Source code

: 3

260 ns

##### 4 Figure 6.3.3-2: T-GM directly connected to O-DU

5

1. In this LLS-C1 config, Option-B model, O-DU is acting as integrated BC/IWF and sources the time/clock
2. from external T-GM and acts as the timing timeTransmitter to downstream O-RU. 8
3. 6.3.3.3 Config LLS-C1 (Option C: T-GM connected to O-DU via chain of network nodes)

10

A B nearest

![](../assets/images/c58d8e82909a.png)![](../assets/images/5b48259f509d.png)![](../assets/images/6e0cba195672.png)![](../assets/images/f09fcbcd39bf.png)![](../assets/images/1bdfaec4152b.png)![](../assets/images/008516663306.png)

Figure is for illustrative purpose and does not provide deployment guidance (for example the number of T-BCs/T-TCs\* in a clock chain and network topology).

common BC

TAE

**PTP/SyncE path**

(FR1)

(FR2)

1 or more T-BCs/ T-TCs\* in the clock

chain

# Task requirements
The lines to return begin at the first line of the records and end at the line holding "2. from external"; please return them exactly, including both, and nothing beyond.

# Output
Source code

: 3

260 ns

##### 4 Figure 6.3.3-2: T-GM directly connected to O-DU

5

1. In this LLS-C1 config, Option-B model, O-DU is acting as integrated BC/IWF and sources the time/clock
2. from external T-GM and acts as the timing timeTransmitter to downstream O-RU. 8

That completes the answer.